Leo Spitzer an Hugo Schuchardt (234-10993)
von Leo Spitzer
an Hugo Schuchardt
07. 03. 1920
Deutsch
Schlagwörter: Curtius, Ernst Robert Lerch, Eugen Ettmayer, Karl von Österreich Curtius, Ernst Robert (1914) Curtius, Ernst Robert (1919)
Zitiervorschlag: Leo Spitzer an Hugo Schuchardt (234-10993). Bonn, 07. 03. 1920. Hrsg. von Bernhard Hurch (2014). In: Bernhard Hurch (Hrsg.): Hugo Schuchardt Archiv. Online unter https://gams.uni-graz.at/o:hsa.letter.2064, abgerufen am 20. 03. 2023. Handle: hdl.handle.net/11471/518.10.1.2064.
Printedition: Hurch, Bernhard (2006): Leo Spitzers Briefe an Hugo Schuchardt. Berlin: Walter de Gruyter.
Bonn, 7. III.
Verehrter Herr Hofrat,
Meine Rückkunft nach Österreich bedeutet noch vorläufig keinen definitiven Verzicht auf die akademische Karriere (die eher als eine "Laufbahn" ein dicker zähflüssiger Sumpf genannt werden kann), sondern bloß ein Atemholen, eine finanzielle Erholung. Ich habe in diesem Jahr auf Umzug und Valutadifferenz ein Vermögen ausgegeben und so darf es nicht weiter gehen, wenn ich die Pflichten gegen die bestehende und sich hoffentlich noch vermehrende Familie nicht in den Wind schlagen will.

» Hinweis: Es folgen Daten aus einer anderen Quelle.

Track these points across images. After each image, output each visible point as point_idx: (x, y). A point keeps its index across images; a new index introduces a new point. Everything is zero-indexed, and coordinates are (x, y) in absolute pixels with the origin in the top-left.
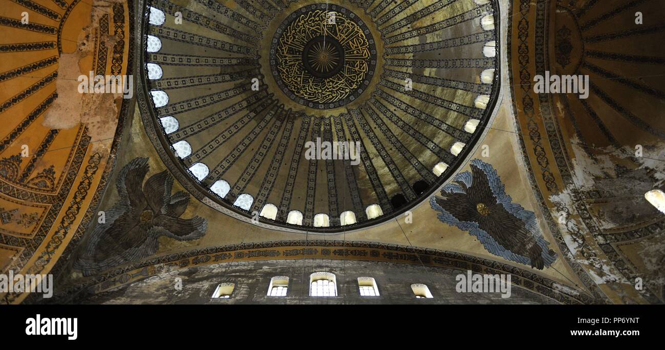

Curtius hat zwei Büchlein geschrieben: über Brunetière1 und die "literar. Wegbereiter des neuen Frankreich"2. Seine Tendenzen sind mir nicht unsympathisch: Verständnis der Fremd|3|völker, Duldung, Gegnerschaft gegen die Alldeutschen, Berücksichtigung des Kulturellen und Ideengeschichtlichen in der Literatur. Dem steht eine gewisse vage und degenerierte Form seiner Ausführungen, eine schöngeistelnde Ästhetenhaftigkeit gegenüber – aber ist es in unseren ästhetisch so unregsamen und in den Instinkten so primitiven Kreisen nicht ganz gut, daß etwas Neues, ein neuer, mehr mondäner Zug hineinkommt?
Es ist eben meine Tragik, daß ich, der ich die Sprachwissenschaft als etwas Lebendiges gefaßt habe, einer Bewegung erliege, die die ganze Sprachwissenschaft zum Teufel wirft. Ähnlich ergeht es ja vielen Neuerern in der Politik – von seiten der Neulinge.
Meine Stimmung ist begreiflicherweise sehr gedrückt. In Köln wird ein Extraordinariat für roman. Linguistik gegründet. Der tenancier des Ordinariats, Lorck, äußerte zu mir vor Monaten, in Betracht käme nur Lerch und ich. Nun ist |4|Herr Lerch versorgt – aber Herr Spitzer kommt natürlich nicht dran. Es ist zum Verzweifeln. Der Trost, es liegt eben nicht an wissenschaftlichen Dingen, ist kein Trost: weil er im Gegenteil einem die Pariastellung meiner Rasse einem doppelt fühlen läßt. "N'avons-nous tous pas un seul père?", steht über belgischen Synagogen zu lesen – aber nicht auf den Kirchen! Was hätte ich tun sollen, wenn ich in Wien geblieben wäre? Warten, daß der Ignorant Ettmayer* mich "anerkennt"?
Wir fahren gegen Ende März nach Pörtschach und bleiben dort bis Oktober. Dort wollen wir unseren Kronprinzen (ohne daß der Vater gekrönt wäre!) erwarten. Wenigstens das eine und unschätzbare Glück habe ich, ein glückliches und sonniges Heim zu besitzen.
Ergebenste Grüße
Spitzer
*Was sagen Sie zu den neuesten Erzeugnissen des "ersten" Inhabers einer romanist. Lehrkanzel in Österreich?
1 Ernst Robert Curtius, Ferdinand Brunetière. Beitrag zur Geschichte der französischen Kritik. Straßburg: Trübner 1914.
2 Ernst Robert Curtius, Die literarischen Wegbereiter des neuen Frankreich. Potsdam: Kiepenheuer 1919.